How long does Sichuan-Style Hot and Sour Soup with Tofu take to make?

Total time is about 25 minutes (10 min prep + 15 min cook). Most home cooks find this fits comfortably into a weeknight; double the batch on Sunday for two dinners.

How do I store leftover Sichuan-Style Hot and Sour Soup with Tofu?

Cool to room temperature within 2 hours, then store in an airtight container in the fridge for up to 4 days. Reheat covered in a 350°F oven for 10-12 minutes, or microwave at 70% power in 60-second bursts to keep vegetable broth from drying out.

Can I substitute ingredients in Sichuan-Style Hot and Sour Soup with Tofu?

Yes — most ingredients in this recipe have flexible swaps.

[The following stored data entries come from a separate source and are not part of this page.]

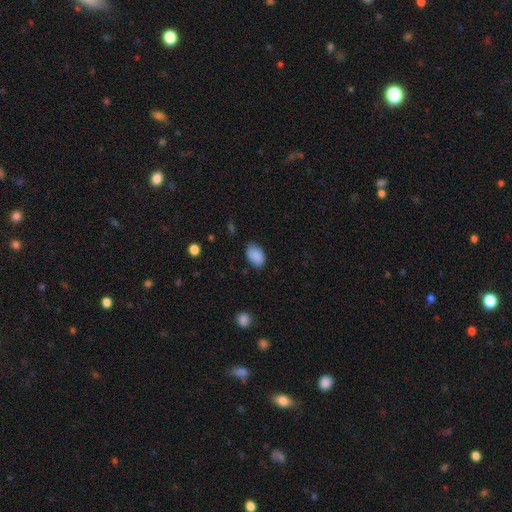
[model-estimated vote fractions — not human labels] Smooth or featured?
  - smooth: 89% *
  - star or artifact: 7%
  - featured or disk: 4%
How rounded?
  - in between: 88% *
  - round: 11%
  - cigar-shaped: 1%
Merging?
  - none: 76% *
  - minor disturbance: 19%
  - major disturbance: 4%
  - merger: 1%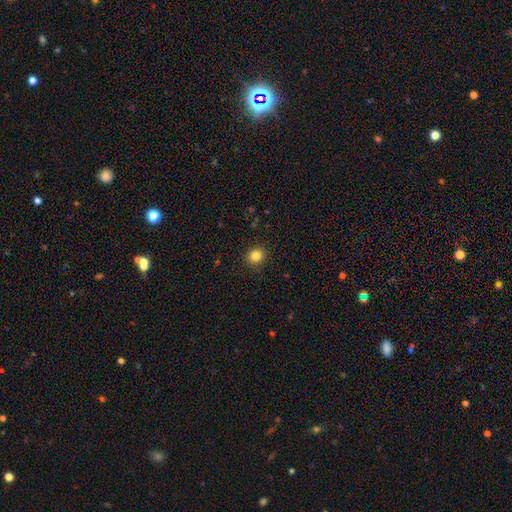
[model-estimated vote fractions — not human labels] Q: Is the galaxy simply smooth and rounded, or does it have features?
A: smooth — 83%.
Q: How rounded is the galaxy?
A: round — 85%.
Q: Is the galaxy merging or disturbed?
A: none — 90%.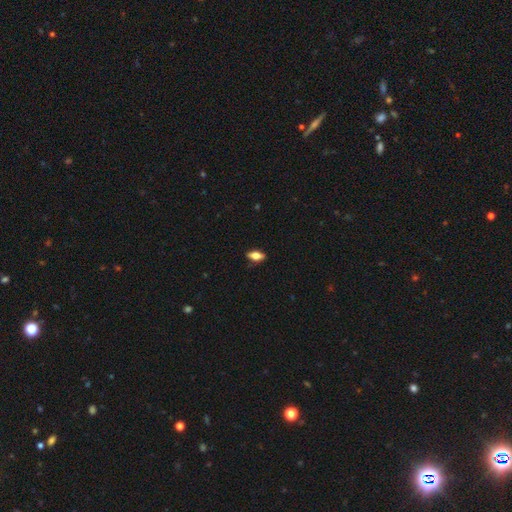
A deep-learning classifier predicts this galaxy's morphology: type=smooth (64%); roundness=in between (81%); merging=none (86%).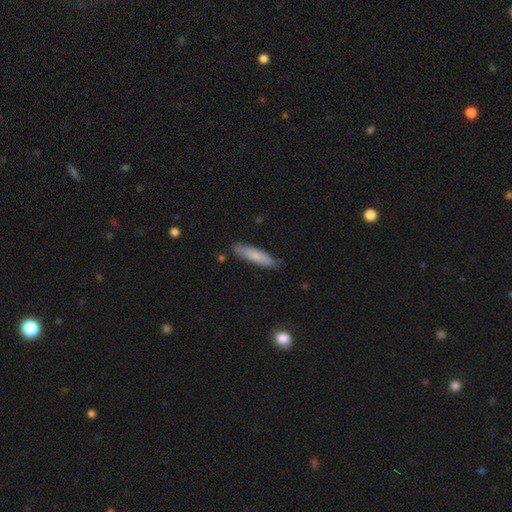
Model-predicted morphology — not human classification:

For oil, use any neutral high-smoke-point oil (avocado, grapeseed, refined coconut). For aromatics, dried herbs at ⅓ the volume of fresh work in a pinch. The full ingredient list is shoppable on Instacart so you can see substitutes in real time.

How do I scale Sichuan-Style Hot and Sour Soup with Tofu for a different number of people?

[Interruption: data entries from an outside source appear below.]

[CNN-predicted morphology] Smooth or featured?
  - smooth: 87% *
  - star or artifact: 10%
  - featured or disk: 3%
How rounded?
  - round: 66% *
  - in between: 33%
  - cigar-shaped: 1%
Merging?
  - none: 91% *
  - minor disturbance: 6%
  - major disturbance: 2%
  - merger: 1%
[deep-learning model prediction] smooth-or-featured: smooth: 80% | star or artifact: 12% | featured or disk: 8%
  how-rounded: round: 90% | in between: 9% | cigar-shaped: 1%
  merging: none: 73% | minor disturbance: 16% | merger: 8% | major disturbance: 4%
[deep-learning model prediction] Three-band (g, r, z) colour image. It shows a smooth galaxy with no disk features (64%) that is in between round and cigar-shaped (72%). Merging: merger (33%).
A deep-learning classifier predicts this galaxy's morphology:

The recipe is written for 4 servings. Multiply each ingredient by (your serving target / 4). Cook time stays roughly the same up to 2x; for 3-4x batches, switch from a skillet to a sheet pan or stockpot so the food isn't crowded — overcrowding steams instead of browns.

What goes well with Sichuan-Style Hot and Sour Soup with Tofu?

Chinese soups like this pair well with a simple grain (rice, couscous, or crusty bread), a quick salad with acid (lemon vinaigrette, pickled onions), and a pan sauce or yogurt-based dip. Tap "Plan a meal with the AI" to get specific side suggestions.